Il ne me viendrait pas à l’esprit de condamner Mediapart pour avoir divulgué des informations concernant l’enquête préliminaire du parquet de Paris, menée à l’encontre de Jean-Luc Mélenchon et la France insoumise. Le parquet, sous tutelle de la ministre de la Justice, donc dépendant du pouvoir exécutif, et la police, au stade actuel des procédures, sont les seuls responsables de ces fuites, donc condamnables pour ne pas respecter le secret de l’instruction. Aussi, le moins que l’on puisse dire, c’est que ces fuites corroborent la thèse que les 15 perquisitions simultanées, menées dans des conditions aussi exceptionnelles que spectaculaires, sont bien le fait d’une opération politique orchestrée par le pouvoir macroniste.
Cela étant dit, quand je lis dans les colonnes de Mediapart : « Quelle ne fut pas la surprise des enquêteurs quand ce 16 octobre, au petit matin – il était 7 heures –, ils ont découvert Sophia Chikirou au domicile personnel de Jean-Luc Mélenchon. Le patron de La France insoumise et la communicante entretiennent en réalité de longue date, selon nos informations, une relation extra-professionnelle. Celle-ci pourrait relever de la seule vie privée des deux intéressés mais prend désormais, à la lueur des investigations judiciaires, une dimension d’intérêt général. De fait, si l’enquête devait confirmer le soupçon qui a présidé à son ouverture, cela signifierait que les sommes incriminées perçues par Mme Chikirou l’auraient été à l’occasion d’une campagne présidentielle dirigée par un homme politique avec lequel elle partage une relation intime régulière. », je commence à me demander si je ne lis pas un « torchon » ? Les auteurs de l’enquête ne se contentent pas de rapporter des informations, au demeurant d’ordre privé, mais les commentent en y introduisant des insinuations. Bien entendu, « dans leur souci d’informer », ces enquêteurs omettent d’aborder la forme et des modalités exceptionnelles de ces perquisitions, sans précédent dans ce type d’affaire. Mediapart deviendrait-il un média poubelle ?

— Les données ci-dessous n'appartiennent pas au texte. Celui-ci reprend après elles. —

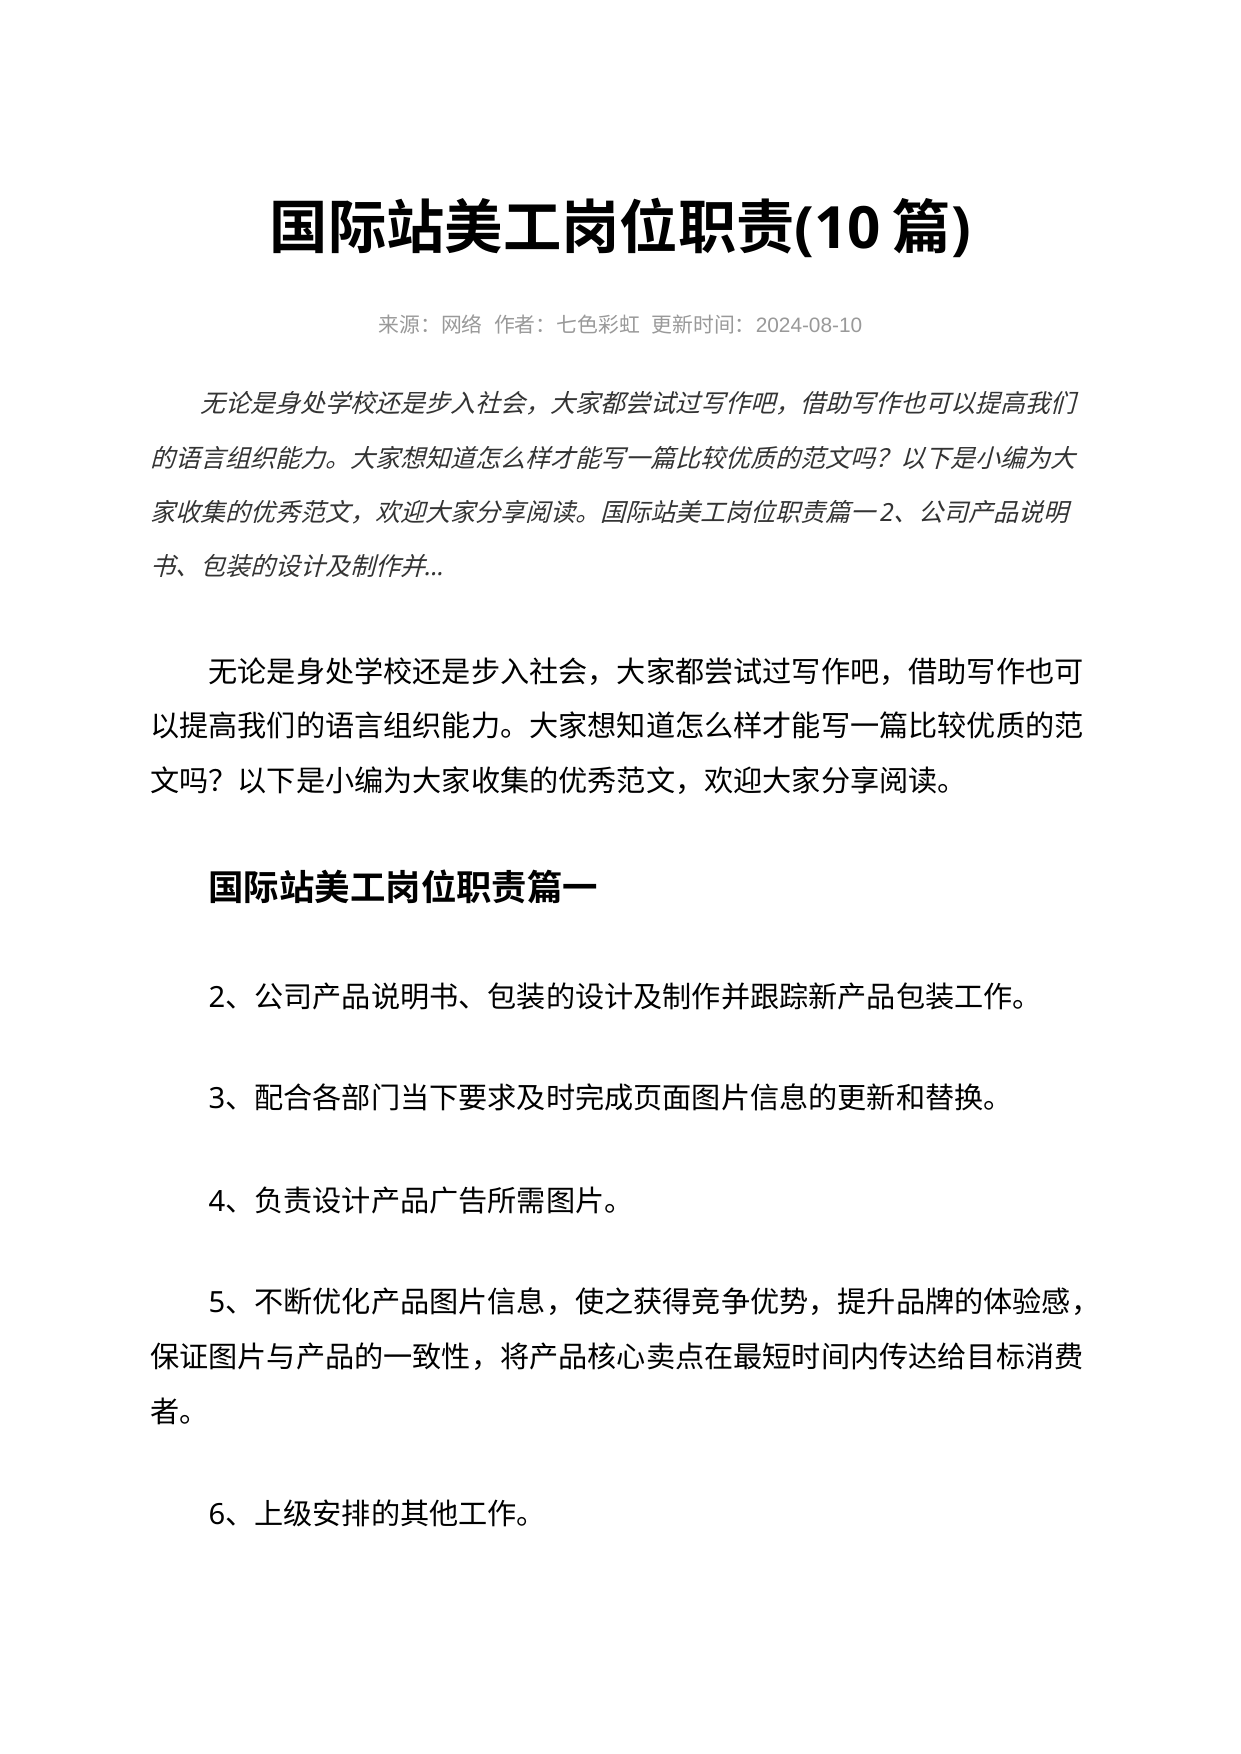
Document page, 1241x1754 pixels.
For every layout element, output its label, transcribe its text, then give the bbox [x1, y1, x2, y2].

subtitle 国际站美工岗位职责(10篇) [150, 181, 1090, 266]
text 6、上级安排的其他工作。 [150, 1491, 1090, 1533]
text 4、负责设计产品广告所需图片。 [150, 1177, 1090, 1219]
text 2、公司产品说明书、包装的设计及制作并跟踪新产品包装工作。 [150, 973, 1090, 1016]
text 无论是身处学校还是步入社会，大家都尝试过写作吧，借助写作也可以提高我们的语言组织能力。大家想知道怎么样才能写一篇比较优质的范文吗？以下是小编为大家收集的优秀范文，欢迎大家分享阅读。国际站美工岗位职责篇一2、公司产品说明书、包装的设计及制作并... [150, 384, 1090, 583]
text 国际站美工岗位职责篇一 [150, 860, 1090, 911]
text 5、不断优化产品图片信息，使之获得竞争优势，提升品牌的体验感，保证图片与产品的一致性，将产品核心卖点在最短时间内传达给目标消费者。 [150, 1279, 1090, 1431]
text 无论是身处学校还是步入社会，大家都尝试过写作吧，借助写作也可以提高我们的语言组织能力。大家想知道怎么样才能写一篇比较优质的范文吗？以下是小编为大家收集的优秀范文，欢迎大家分享阅读。 [150, 648, 1090, 800]
text 来源：网络 作者：七色彩虹 更新时间：2024-08-10 [150, 313, 1090, 337]
text 3、配合各部门当下要求及时完成页面图片信息的更新和替换。 [150, 1075, 1090, 1117]
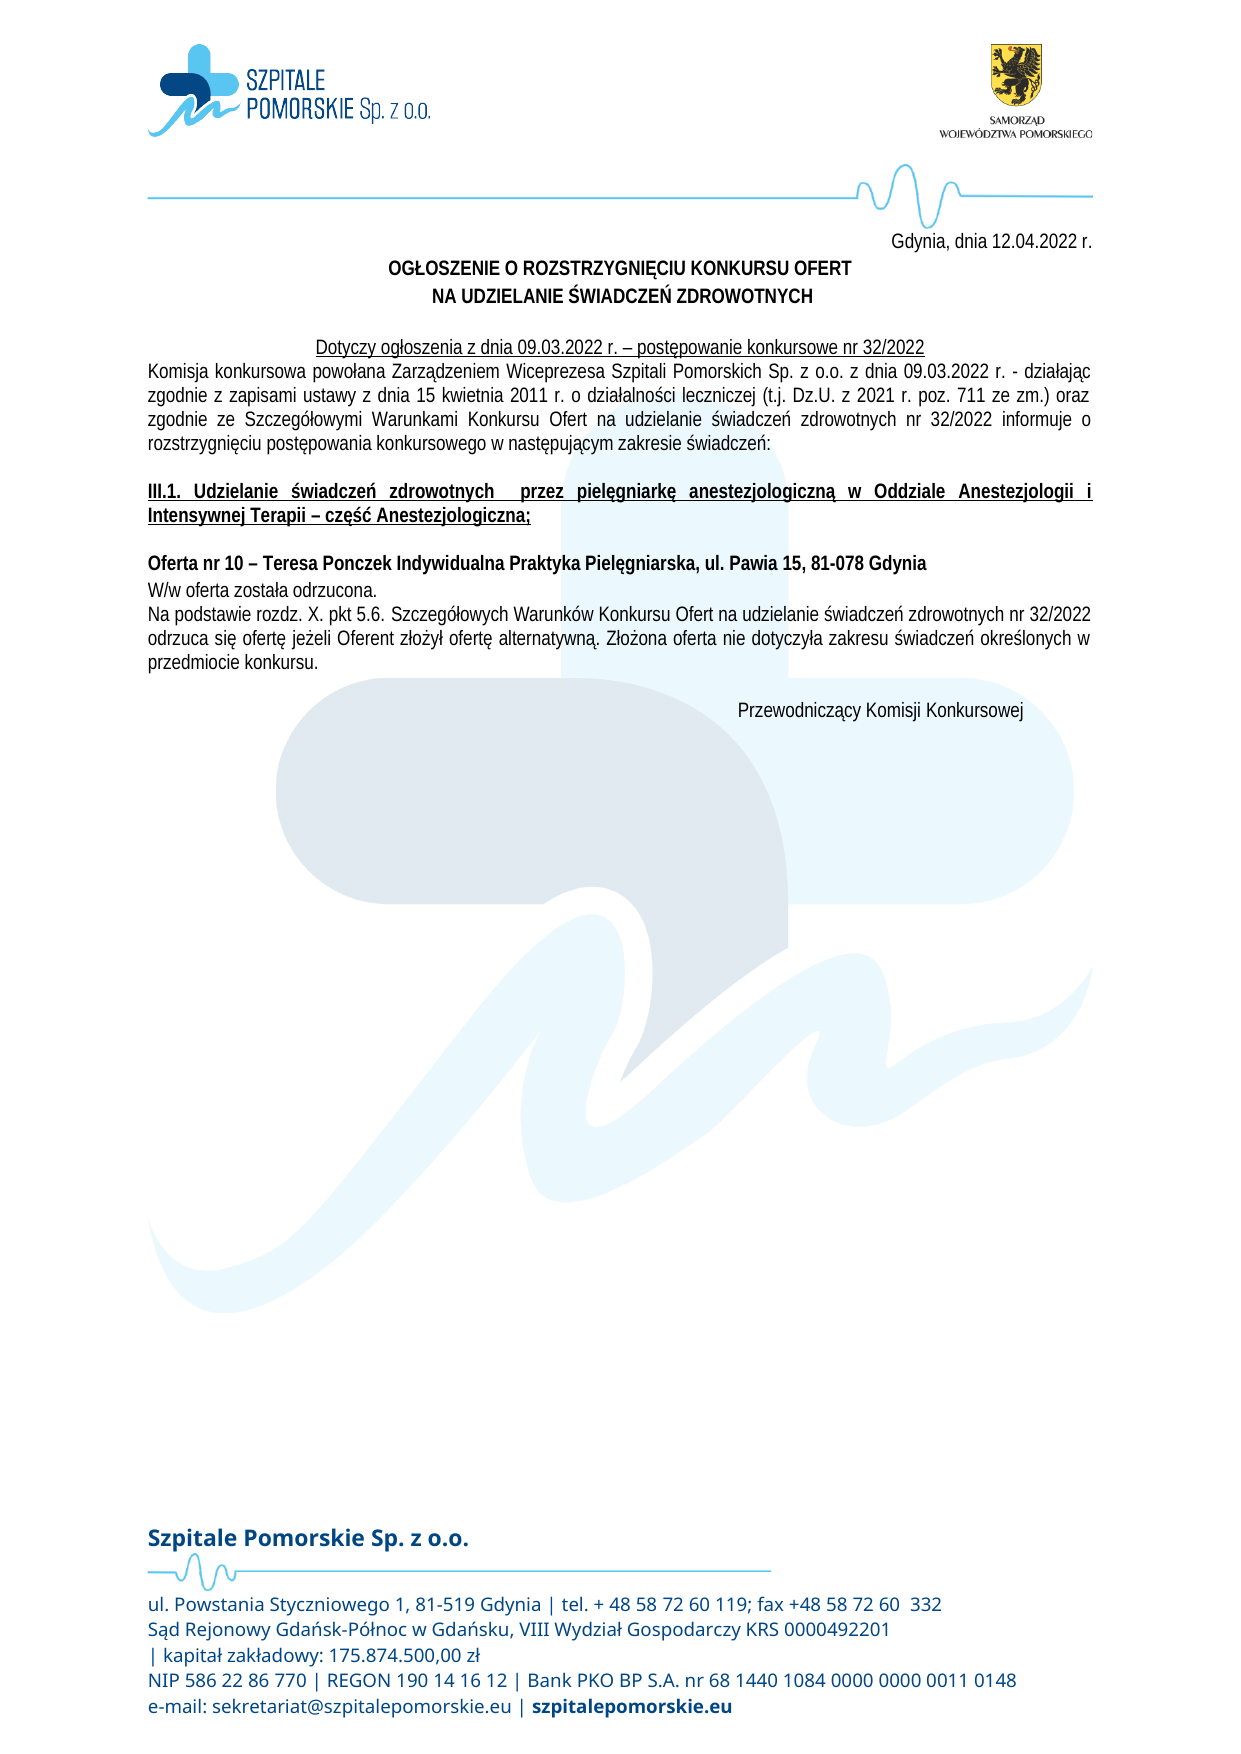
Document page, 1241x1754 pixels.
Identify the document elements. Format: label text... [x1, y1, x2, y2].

text Dotyczy ogłoszenia z dnia 09.03.2022 r. – postępowanie konkursowe nr 32/2022 [148, 335, 1092, 359]
picture [147, 501, 1093, 1313]
picture [147, 1553, 772, 1591]
text OGŁOSZENIE O ROZSTRZYGNIĘCIU KONKURSU OFERT NA UDZIELANIE ŚWIADCZEŃ ZDROWOTNYCH [148, 256, 1092, 307]
text Gdynia, dnia 12.04.2022 r. [148, 229, 1092, 252]
text Na podstawie rozdz. X. pkt 5.6. Szczegółowych Warunków Konkursu Ofert na udzielanie świadczeń zdrowotnych nr 32/2022 odrzuca się ofertę jeżeli Oferent złożył ofertę alternatywną. Złożona oferta nie dotyczyła zakresu świadczeń określonych w przedmiocie konkursu. [148, 602, 1092, 674]
text W/w oferta została odrzucona. [148, 578, 1092, 602]
text Komisja konkursowa powołana Zarządzeniem Wiceprezesa Szpitali Pomorskich Sp. z o.o. z dnia 09.03.2022 r. - działając zgodnie z zapisami ustawy z dnia 15 kwietnia 2011 r. o działalności leczniczej (t.j. Dz.U. z 2021 r. poz. 711 ze zm.) oraz zgodnie ze Szczegółowymi Warunkami Konkursu Ofert na udzielanie świadczeń zdrowotnych nr 32/2022 informuje o rozstrzygnięciu postępowania konkursowego w następującym zakresie świadczeń: [148, 359, 1092, 455]
picture [147, 44, 431, 137]
text Oferta nr 10 – Teresa Ponczek Indywidualna Praktyka Pielęgniarska, ul. Pawia 15, 81-078 Gdynia [148, 551, 1092, 574]
text III.1. Udzielanie świadczeń zdrowotnych przez pielęgniarkę anestezjologiczną w Oddziale Anestezjologii i Intensywnej Terapii – część Anestezjologiczna; [148, 479, 1092, 500]
text III.1. Udzielanie świadczeń zdrowotnych przez pielęgniarkę anestezjologiczną w Oddziale Anestezjologii i Intensywnej Terapii – część Anestezjologiczna; [148, 501, 1092, 527]
picture [147, 392, 1093, 500]
text Przewodniczący Komisji Konkursowej [738, 698, 1092, 746]
picture [147, 164, 1093, 229]
picture [939, 44, 1093, 138]
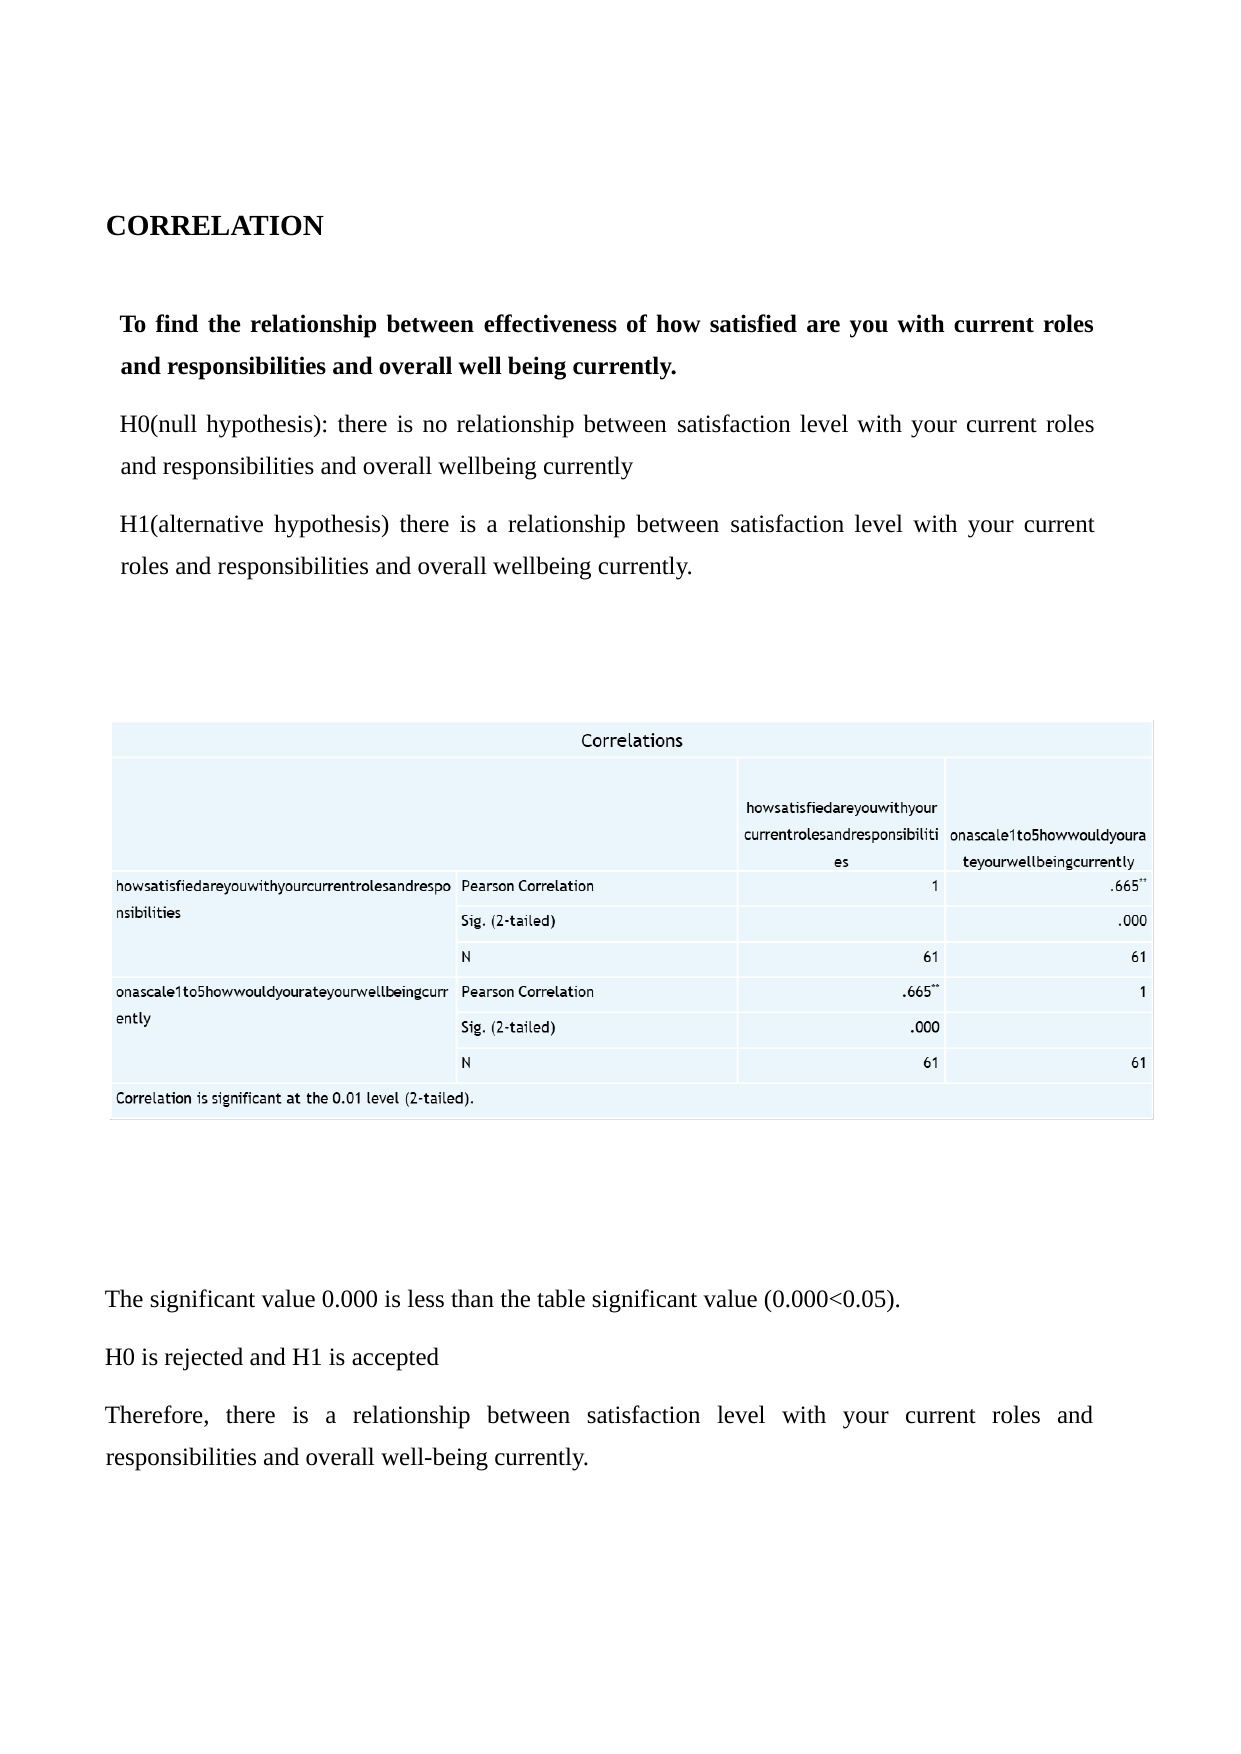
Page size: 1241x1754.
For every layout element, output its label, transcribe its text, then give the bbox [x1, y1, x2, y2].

text H0(null hypothesis): there is no relationship between satisfaction level with your current roles and responsibilities and overall wellbeing currently [119, 409, 1095, 480]
picture [109, 719, 1154, 1120]
text The significant value 0.000 is less than the table significant value (0.000<0.05). [104, 1284, 1095, 1313]
text CORRELATION [106, 208, 1090, 242]
text To find the relationship between effectiveness of how satisfied are you with current roles and responsibilities and overall well being currently. [119, 309, 1095, 379]
text H1(alternative hypothesis) there is a relationship between satisfaction level with your current roles and responsibilities and overall wellbeing currently. [119, 509, 1095, 580]
text H0 is rejected and H1 is accepted [104, 1342, 1095, 1371]
text Therefore, there is a relationship between satisfaction level with your current roles and responsibilities and overall well-being currently. [104, 1400, 1095, 1471]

Étant très attaché à la liberté de la presse, dans un contexte où les médias publics sont à la solde du pouvoir, et que la quasi-totalité de la presse écrite et télévisée appartient aux grands patrons de l’industrie et de la finance, Mediapart est l’un des rares médias à honorer cette profession qui a pour mission d’informer. Informer avec la rigueur qu’impose ce métier, sans céder à la facilité du spectaculaire, ou à la tentation de servir des intérêts financiers ou politiques, pour que puisse survivre une presse indépendante. Nul doute que Mediapart poursuivra cet objectif.